Abstract Body

PrEP with TDF/FTC is highly effective for preventing HIV in diverse populations. Among MSM, stimulant use and condomless anal sex with multiple partners (CAS-MP) are known risk factors for HIV acquisition. CAS-MP has been associated with increased PrEP adherence, but less is known about the association with stimulant use. We hypothesized that stimulant use would modify the effect of CAS-MP, decreasing PrEP adherence.

We performed a secondary analysis of PATH-PrEP, a two-site open label study evaluating PrEP for MSM in Los Angeles, California. TDF/FTC was offered to 296 MSM for 48 weeks between April 2014 and July 2016. Adherence levels to TDF/FTC were assessed via TFV-DP levels in dried blood spots (DBS) and TFV in plasma samples at 4, 8, 12, 24, 36 and 48 weeks. All participants received standardized adherence counseling, which was escalated if TFV plasma levels were below the limit of quantitation (<10 ng/mL). Risk behavior was assessed through a computerized survey instrument at all visits. We modeled an interaction between stimulant use (methamphetamine, ecstasy, or cocaine) and CAS-MP (2 or more partners) over time on protective TFV-DP levels in DBS (>700 fmol/punch). We included individuals with at least one follow-up visit (n=283). We used a generalized linear mixed model, controlling for age, ethnicity, enrollment site, education, income, and sex work. Predicted probabilities were estimated to plot the interaction and 95% CIs (figure).

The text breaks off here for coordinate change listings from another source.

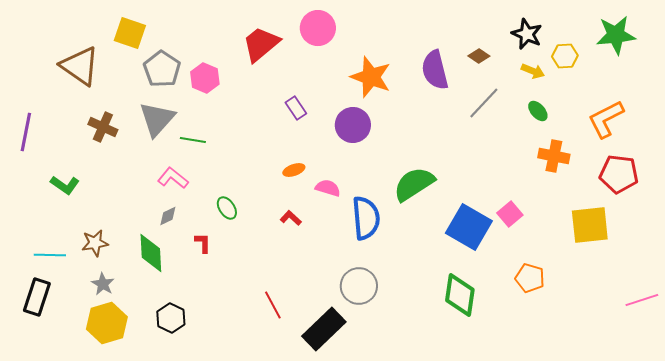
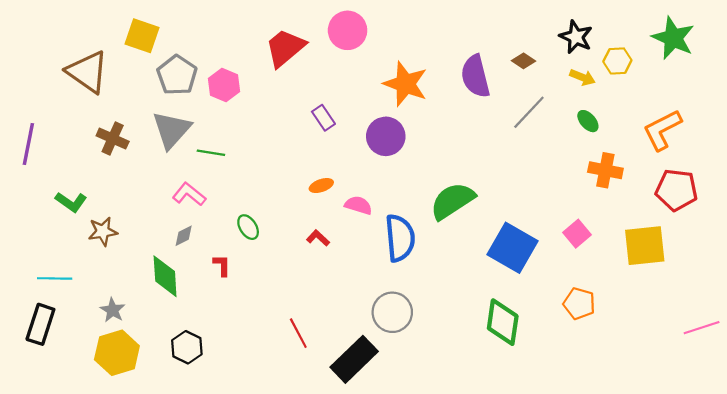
green star: (616, 35) -> (673, 38), turned 30
pink square: (510, 214) -> (577, 234), moved
brown star: (95, 243) -> (103, 231), moved

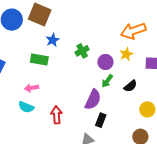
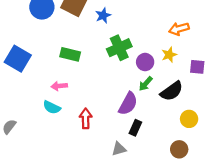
orange arrow: (133, 31) -> (179, 29), size x0.7
blue star: (53, 40) -> (103, 15), moved
green cross: (82, 51) -> (119, 48), size x1.5
black semicircle: (130, 86) -> (172, 91), size x1.5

Median age was 33 (IQR 28-42), 51% were White, 28% Latino and 10% Black. At baseline, 61% reported CAS-MP and 34% reported stimulant use in the prior 30 days. Over all observed time points, 80% of samples had protective levels. At week 4, those reporting CAS-MP without stimulant use had higher odds of protective levels (AOR 2.4, 95% CI 1.3-4.6) than non-stimulant and non-CAS-MP (reference). Those with CAS-MP and stimulant use had decreased odds of protective levels (AOR 0.2, 95% CI 0.1-0.7). Over time, those reporting CAS-MP without stimulant use did not have a significant change in odds of protective levels (AOR 1.00, 95% CI 0.96-1.03), while those who reported CAS-MP and stimulant use had increased odds of protective levels (AOR 1.07 per week, 95% CI 1.01-1.13).

Stimulant use moderated the effect of CAS-MP on adherence over time, increasing the odds of protective levels of PrEP, contrary to our initial hypothesis. Stimulant use should not be a deterrent to prescribe PrEP to high-risk individuals engaging in CAS-MP.